Ota, seorang penerjemah yang tinggal di kawasan Tokyo, mengatakan bahwa ketenangan orang Jepang barangkali akibat tingginya kepercayaan mereka terhadap konstruksi dan teknologi antigempa dari bangunan tempat tinggal atau tempat bekerja mereka. Selain itu, mereka juga dilatih sejak kecil untuk menghadapi bencana gempa bumi. Jadi, mereka sudah tahu apa saja yang harus dilakukan kalau terjadi gempa. Mereka diajarkan bahwa jika ketika gempa bumi sempat merasa takut, itu artinya gempa buminya tidak berlangsung lama. Namun, gempa jumat kemarin terjadi cukup lama menurut saya. Getaran itu berlangsung paling tidak satu menit.

Karena pernah lama tinggal di Jakarta, Ota pun tidak begitu yakin dengan alasan orang Jepang. Dia pernah mengalami gempa bumi di Jakarta dan Bandung. Itu mulai membuatnya takut. Rasa takut itu kini masih selalu hinggap dalam dirinya ketika terjadi gempa bumi, terlebih lagi pada saat gempa bumi yang baru lalu.

Jika terjadi gempa bumi ataupun bencana alam di Indonesia, biasanya masyarakat langsung cepat tanggap. Ada yang mendirikan posko atau dapur umum. Ada pula yang menjadi relawan dan sebagainya. Lalu, bagaimana dengan di Jepang?

Menurut Yasui dan Ota, sebenarnya masyarakat Jepang juga punya kebiasaan dan pengalaman dalam penanganan gempa dengan membantu langsung atau menjadi relawan. Ota mengatakan bahwa dalam gempa di Kansai dan di Awaji beberapa tahun silam, ada banyak pengalaman orang Jepang yang masuk ke tempat korban gempa dan pengungsian dengan cara sendiri-sendiri. Namun, situasinya justru menjadi kacau. Jadi, berkaca dari pengalaman itu sekarang masyarakat Jepang memilih untuk menunggu sampai situasinya stabil dan aman, baru mereka melakukan sesuatu.

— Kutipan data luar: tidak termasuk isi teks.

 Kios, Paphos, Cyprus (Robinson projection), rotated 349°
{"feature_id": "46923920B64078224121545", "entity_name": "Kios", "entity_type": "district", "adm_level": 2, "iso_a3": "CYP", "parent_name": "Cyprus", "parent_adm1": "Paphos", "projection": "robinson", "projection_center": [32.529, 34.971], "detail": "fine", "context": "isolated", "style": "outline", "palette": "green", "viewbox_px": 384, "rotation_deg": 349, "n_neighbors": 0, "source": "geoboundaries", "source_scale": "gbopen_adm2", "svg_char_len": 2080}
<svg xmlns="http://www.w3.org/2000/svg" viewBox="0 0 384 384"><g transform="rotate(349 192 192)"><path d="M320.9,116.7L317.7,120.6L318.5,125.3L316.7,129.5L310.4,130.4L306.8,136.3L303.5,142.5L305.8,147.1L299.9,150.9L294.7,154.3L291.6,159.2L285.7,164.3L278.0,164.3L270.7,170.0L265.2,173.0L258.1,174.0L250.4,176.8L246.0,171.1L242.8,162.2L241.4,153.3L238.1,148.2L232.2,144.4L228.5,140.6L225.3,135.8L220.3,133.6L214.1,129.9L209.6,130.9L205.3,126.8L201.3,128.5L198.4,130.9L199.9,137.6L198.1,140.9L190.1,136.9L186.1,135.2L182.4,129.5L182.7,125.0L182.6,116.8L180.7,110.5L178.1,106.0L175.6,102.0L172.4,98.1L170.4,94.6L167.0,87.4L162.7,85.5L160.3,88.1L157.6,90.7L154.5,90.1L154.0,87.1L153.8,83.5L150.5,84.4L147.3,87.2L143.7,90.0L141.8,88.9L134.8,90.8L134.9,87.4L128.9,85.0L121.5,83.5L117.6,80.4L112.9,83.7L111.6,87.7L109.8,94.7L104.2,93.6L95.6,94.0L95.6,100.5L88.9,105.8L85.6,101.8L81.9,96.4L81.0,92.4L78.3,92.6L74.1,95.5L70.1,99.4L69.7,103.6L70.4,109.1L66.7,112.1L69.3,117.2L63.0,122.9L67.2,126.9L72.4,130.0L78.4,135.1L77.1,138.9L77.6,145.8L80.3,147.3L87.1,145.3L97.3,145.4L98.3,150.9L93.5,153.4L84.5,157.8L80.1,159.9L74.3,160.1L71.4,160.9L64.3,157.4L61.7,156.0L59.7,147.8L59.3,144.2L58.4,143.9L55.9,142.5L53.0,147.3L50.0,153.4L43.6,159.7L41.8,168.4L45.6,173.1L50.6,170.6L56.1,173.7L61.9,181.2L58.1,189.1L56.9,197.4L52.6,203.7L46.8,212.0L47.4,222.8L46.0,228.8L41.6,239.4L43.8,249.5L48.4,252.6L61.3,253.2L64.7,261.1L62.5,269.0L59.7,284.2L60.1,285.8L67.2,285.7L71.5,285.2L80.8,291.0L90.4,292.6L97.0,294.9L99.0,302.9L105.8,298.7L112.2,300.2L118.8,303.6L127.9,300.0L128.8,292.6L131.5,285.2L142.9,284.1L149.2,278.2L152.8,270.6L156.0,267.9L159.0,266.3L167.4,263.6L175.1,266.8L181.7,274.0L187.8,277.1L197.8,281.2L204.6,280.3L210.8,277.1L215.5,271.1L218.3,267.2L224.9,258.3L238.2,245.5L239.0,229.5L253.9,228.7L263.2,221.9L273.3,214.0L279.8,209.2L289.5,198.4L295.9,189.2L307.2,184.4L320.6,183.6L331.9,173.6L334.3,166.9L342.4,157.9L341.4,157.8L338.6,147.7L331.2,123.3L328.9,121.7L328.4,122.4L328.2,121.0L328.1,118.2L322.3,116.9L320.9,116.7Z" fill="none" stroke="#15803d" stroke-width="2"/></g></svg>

Yasui mengemukakan bahwa tidak dianjurkannya kegiatan relawan dari masyarakat secara langsung, selain hal di atas, juga karena kemungkinan masih adanya bencana sekunder atau berikutnya. Orang yang tidak terlatih tentu justru akan membahayakan diri sendiri apabila menjadi relawan. Kehadiran relawan spontan juga kadang-kadang bisa mengganggu kerja para prajurit beladiri Jepang atau para petugas darurat bencana.

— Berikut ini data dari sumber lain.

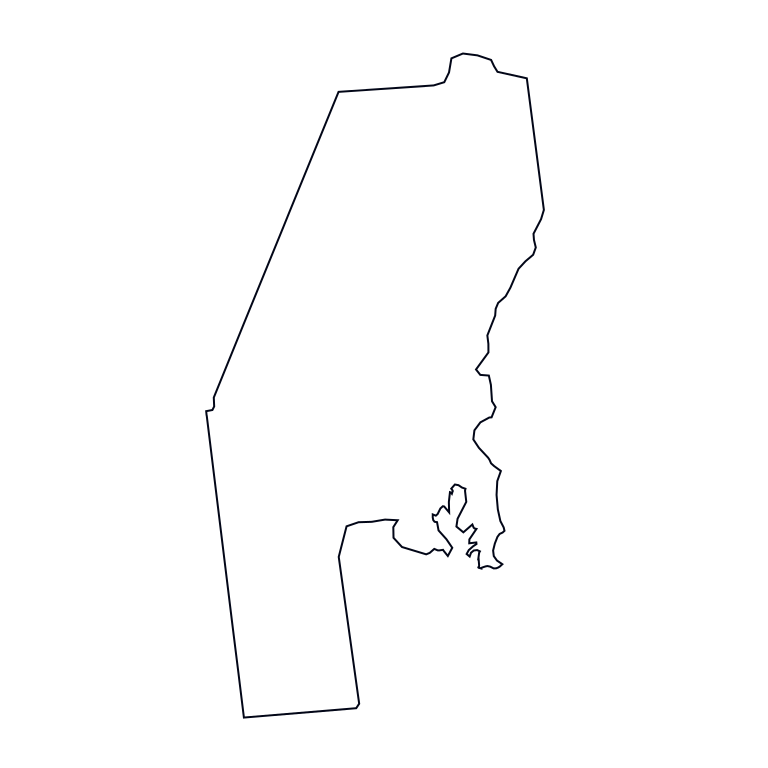 SVG path tracing the border of Mara, rotated 263°
{"feature_id": "TZA-3394", "entity_name": "Mara", "entity_type": "Region", "adm_level": 1, "iso_a3": "TZA", "parent_name": "United Republic of Tanzania", "parent_adm1": "", "projection": "orthographic", "projection_center": [33.712, -1.747], "detail": "fine", "context": "isolated", "style": "outline", "palette": "ink", "viewbox_px": 768, "rotation_deg": 263, "n_neighbors": 0, "source": "natural_earth", "source_scale": "10m", "svg_char_len": 2190}
<svg xmlns="http://www.w3.org/2000/svg" viewBox="0 0 768 768"><g transform="rotate(263 384 384)"><path d="M374.9,204.1L378.7,204.2L379.1,210.5L382.4,212.7L391.3,213.4L409.4,223.5L461.3,252.4L513.1,281.4L552.2,303.3L565.0,310.4L616.8,339.4L668.6,368.4L679.5,374.5L674.3,469.7L676.2,480.6L685.3,486.5L699.0,490.6L702.4,502.6L698.8,516.8L692.6,529.8L685.9,532.0L680.0,534.7L670.0,563.0L537.3,563.9L528.5,560.0L514.9,550.7L508.8,550.4L501.0,551.3L494.1,547.8L488.6,539.4L482.0,531.6L464.2,521.2L456.2,515.4L450.6,507.2L445.0,504.0L438.4,502.7L419.6,492.5L411.1,492.5L402.6,491.5L387.2,477.1L381.3,480.7L379.6,489.1L370.1,490.0L353.7,489.1L347.4,492.0L337.8,486.7L337.9,484.4L334.2,475.0L327.0,468.1L318.1,465.9L309.1,470.4L298.1,478.4L295.9,479.5L292.2,480.6L289.0,483.4L283.4,489.4L273.8,484.6L260.2,482.2L245.7,481.7L233.8,482.8L227.1,485.3L223.6,485.7L222.1,483.6L221.1,480.5L218.5,478.0L212.2,474.6L205.4,472.0L199.8,472.0L195.0,474.6L190.7,479.5L188.7,476.7L187.9,474.9L187.4,472.9L187.6,470.4L189.8,467.1L190.7,464.5L190.6,462.7L190.1,460.1L189.6,458.1L189.0,458.1L190.1,455.5L190.6,455.3L191.1,456.0L192.3,456.3L199.1,456.6L199.0,456.3L205.0,457.9L206.2,458.8L207.8,456.2L207.8,452.8L205.9,449.8L202.3,448.0L205.2,445.3L208.8,447.9L212.1,452.7L213.9,456.3L215.5,456.3L215.5,449.2L219.4,449.8L228.9,458.1L229.6,456.3L230.4,455.5L233.8,454.6L227.1,444.7L233.7,438.5L241.3,440.6L257.0,451.3L268.2,451.4L270.1,452.1L271.7,448.8L274.5,445.6L275.6,442.1L271.9,438.0L270.0,439.1L269.3,439.2L268.6,438.8L266.8,438.0L267.7,437.5L268.0,437.5L268.1,437.3L268.6,436.3L259.0,434.0L248.6,433.0L255.1,428.8L255.5,427.5L253.6,424.8L248.4,421.4L247.0,419.4L248.6,416.5L245.6,416.1L242.9,416.3L241.1,417.4L240.4,419.8L232.0,420.3L222.4,427.0L213.1,431.8L205.5,426.4L211.3,422.8L212.2,422.4L212.1,418.8L212.3,417.1L214.2,413.8L210.8,408.8L209.8,405.1L220.0,382.0L230.2,374.7L240.8,375.8L247.1,381.0L249.3,368.5L248.7,355.1L249.9,341.9L247.3,329.5L217.9,318.0L69.7,320.4L65.6,316.9L70.0,204.3L70.4,204.3L100.2,204.3L114.6,204.3L158.8,204.2L203.1,204.2L240.1,204.2L247.3,204.2L289.7,204.2L291.5,204.2L335.7,204.2L355.5,204.2L373.9,204.2L374.9,204.1Z" fill="none" stroke="#020617" stroke-width="2"/></g></svg>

Kemudian, Yasui dan Ota sepakat bahwa dalam distribusi bantuan dan makanan, relawan masyarakat tentu bisa salah sasaran. Misalnya, orang yang sebenarnya sudah dibantu justru diberi bantuan, sementara yang belum dibantu tidak mendapatkan pertolongan sebagaimana semestinya. ”Kalau ada petugas, penyaluran orang dan barang bisa diarahkan ke tempat yang tepat karena adanya koordinasi dan organisasi yang rapi,” kata Ota. Ya, biasanya relawan memang suka berkumpul tanpa sadar karena medan lokasi kejadian gempa tidak selalu bagus aksesnya. Jadi, sulit masuk ke tempat pengungsian yang terpelosok. “Jadi, tahu-tahu semua relawan berkumpul di tempat yang sama,” tambah Ota yang pernah tinggal juga di Vietnam.

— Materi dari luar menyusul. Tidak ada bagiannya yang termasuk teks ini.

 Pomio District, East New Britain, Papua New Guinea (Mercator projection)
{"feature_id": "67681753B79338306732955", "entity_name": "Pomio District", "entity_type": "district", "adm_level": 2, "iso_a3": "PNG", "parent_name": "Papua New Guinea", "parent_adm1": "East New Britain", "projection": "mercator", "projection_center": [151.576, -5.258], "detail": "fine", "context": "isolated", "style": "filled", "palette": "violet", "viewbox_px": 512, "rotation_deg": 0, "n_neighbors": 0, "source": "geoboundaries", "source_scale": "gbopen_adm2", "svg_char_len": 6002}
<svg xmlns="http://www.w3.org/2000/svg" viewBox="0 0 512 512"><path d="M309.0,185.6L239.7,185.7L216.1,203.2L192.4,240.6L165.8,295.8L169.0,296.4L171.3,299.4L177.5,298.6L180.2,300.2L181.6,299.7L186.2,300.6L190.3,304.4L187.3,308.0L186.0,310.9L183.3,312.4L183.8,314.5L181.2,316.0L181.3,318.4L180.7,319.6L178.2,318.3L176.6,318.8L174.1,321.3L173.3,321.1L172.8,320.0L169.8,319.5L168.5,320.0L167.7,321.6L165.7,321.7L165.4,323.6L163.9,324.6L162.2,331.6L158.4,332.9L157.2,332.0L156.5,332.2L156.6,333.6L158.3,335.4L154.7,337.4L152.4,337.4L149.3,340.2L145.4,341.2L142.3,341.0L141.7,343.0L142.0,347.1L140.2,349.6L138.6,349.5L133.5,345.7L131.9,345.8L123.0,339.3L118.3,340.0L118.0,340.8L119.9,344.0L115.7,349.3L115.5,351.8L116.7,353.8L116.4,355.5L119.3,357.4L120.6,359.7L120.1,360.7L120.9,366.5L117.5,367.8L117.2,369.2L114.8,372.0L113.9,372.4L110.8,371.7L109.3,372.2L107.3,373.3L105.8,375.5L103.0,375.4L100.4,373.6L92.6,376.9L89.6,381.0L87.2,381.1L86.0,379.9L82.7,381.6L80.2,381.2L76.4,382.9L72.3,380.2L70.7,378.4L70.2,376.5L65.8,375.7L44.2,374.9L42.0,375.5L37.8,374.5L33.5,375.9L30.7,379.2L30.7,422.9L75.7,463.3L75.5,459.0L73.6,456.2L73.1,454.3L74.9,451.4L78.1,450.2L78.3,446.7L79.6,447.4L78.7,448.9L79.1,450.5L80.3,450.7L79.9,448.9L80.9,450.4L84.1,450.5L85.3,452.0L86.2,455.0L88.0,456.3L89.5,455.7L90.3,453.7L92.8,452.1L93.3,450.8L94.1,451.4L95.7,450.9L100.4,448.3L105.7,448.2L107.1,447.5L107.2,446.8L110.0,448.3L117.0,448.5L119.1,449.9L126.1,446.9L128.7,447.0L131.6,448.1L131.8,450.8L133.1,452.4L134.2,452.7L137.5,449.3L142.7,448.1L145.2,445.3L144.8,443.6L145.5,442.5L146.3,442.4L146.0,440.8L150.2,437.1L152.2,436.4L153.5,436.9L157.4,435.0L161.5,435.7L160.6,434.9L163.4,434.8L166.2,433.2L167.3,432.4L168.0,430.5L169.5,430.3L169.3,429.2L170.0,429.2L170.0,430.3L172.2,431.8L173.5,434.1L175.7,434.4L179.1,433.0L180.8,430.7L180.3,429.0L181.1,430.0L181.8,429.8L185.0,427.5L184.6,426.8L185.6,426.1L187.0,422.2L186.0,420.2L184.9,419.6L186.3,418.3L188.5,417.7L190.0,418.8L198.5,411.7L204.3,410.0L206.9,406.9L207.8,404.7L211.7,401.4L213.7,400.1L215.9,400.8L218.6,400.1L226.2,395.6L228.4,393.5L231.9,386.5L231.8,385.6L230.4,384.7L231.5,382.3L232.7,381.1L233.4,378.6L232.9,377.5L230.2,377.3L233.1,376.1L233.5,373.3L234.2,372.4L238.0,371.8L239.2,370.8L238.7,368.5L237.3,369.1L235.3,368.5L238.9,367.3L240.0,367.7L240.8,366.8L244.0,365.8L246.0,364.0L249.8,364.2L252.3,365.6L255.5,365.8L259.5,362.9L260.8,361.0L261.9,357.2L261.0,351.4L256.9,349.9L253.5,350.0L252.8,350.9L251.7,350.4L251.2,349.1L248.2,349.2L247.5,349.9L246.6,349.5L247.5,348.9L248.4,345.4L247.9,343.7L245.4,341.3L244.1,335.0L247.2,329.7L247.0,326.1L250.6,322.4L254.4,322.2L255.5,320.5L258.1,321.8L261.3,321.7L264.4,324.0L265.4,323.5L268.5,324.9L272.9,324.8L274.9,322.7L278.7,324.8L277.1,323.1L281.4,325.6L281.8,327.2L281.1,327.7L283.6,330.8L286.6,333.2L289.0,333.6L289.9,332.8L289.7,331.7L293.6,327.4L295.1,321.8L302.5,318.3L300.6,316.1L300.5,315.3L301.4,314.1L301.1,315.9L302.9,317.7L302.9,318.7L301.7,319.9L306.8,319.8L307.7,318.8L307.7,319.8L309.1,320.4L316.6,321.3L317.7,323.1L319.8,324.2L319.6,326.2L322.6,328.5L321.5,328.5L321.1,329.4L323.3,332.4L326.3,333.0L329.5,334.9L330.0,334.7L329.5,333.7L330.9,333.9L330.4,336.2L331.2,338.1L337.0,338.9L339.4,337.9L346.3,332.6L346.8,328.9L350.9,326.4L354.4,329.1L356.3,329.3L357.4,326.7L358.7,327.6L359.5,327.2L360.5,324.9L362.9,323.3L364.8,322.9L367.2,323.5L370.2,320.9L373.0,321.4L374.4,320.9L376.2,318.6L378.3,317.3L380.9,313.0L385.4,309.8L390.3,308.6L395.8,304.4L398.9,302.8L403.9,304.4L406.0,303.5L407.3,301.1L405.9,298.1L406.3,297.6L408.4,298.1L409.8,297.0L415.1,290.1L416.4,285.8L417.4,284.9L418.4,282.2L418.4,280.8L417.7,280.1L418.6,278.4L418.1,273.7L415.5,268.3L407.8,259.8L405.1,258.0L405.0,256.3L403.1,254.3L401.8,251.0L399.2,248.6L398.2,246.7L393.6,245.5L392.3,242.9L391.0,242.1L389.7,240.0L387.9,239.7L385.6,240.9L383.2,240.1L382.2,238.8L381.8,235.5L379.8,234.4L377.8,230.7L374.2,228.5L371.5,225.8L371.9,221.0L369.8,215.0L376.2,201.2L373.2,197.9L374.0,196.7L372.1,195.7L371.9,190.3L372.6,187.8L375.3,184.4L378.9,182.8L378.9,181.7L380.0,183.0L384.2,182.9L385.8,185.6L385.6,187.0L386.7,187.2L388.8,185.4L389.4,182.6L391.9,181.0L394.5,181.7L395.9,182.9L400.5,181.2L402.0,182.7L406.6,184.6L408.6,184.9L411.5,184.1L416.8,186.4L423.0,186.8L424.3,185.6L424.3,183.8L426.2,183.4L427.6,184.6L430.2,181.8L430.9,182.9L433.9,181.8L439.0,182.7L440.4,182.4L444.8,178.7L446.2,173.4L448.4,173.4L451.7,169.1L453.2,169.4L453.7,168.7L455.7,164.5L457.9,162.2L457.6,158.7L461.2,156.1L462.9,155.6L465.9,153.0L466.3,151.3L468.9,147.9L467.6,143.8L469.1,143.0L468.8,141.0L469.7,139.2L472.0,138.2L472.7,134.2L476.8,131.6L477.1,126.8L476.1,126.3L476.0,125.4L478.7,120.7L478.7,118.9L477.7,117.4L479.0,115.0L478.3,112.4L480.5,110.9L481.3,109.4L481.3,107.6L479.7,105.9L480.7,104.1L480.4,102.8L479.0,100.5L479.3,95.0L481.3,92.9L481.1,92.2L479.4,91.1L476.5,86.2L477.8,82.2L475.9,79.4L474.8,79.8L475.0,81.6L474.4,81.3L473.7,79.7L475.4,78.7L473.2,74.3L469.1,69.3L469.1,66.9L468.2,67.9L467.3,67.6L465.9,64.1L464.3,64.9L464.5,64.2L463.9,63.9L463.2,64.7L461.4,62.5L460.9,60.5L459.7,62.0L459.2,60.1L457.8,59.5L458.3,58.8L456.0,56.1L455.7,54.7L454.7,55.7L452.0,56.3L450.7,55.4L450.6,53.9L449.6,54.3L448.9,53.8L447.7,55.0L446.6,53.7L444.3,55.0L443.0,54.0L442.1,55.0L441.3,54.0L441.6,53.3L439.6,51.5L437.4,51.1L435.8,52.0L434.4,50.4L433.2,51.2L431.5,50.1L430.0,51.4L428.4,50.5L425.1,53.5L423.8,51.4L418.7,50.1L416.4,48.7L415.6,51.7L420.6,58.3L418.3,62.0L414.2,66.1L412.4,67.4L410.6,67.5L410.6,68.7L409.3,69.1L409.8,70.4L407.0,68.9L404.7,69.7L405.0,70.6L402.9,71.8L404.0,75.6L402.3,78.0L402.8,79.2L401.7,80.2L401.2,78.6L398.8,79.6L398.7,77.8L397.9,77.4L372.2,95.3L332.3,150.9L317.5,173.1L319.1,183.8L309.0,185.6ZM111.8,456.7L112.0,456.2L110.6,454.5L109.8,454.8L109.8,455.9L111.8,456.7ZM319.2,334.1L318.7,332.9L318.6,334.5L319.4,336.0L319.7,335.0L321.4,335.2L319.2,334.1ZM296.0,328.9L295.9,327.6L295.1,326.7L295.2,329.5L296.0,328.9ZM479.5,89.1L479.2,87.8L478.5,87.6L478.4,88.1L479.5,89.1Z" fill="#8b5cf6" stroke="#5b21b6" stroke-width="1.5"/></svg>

Menurut Yasui, selain hal yang telah dikemukakan sebelumnya, kadang-kadang juga sering terjadi konflik kepentingan di antara kelompok relawan atau antar-relawan. Hal ini tentu mempunyai kontribusi negatif bagi penanganan korban bencana alam. Jadi, masuk akal juga kalau relawan dari elemen masyarakat di Jepang umumnya menunggu hingga situasi stabil dan tidak berbahaya lagi. Ketika itulah mereka bisa membantu sesama mereka yang mengalami musibah dengan lebih aman dan efektif.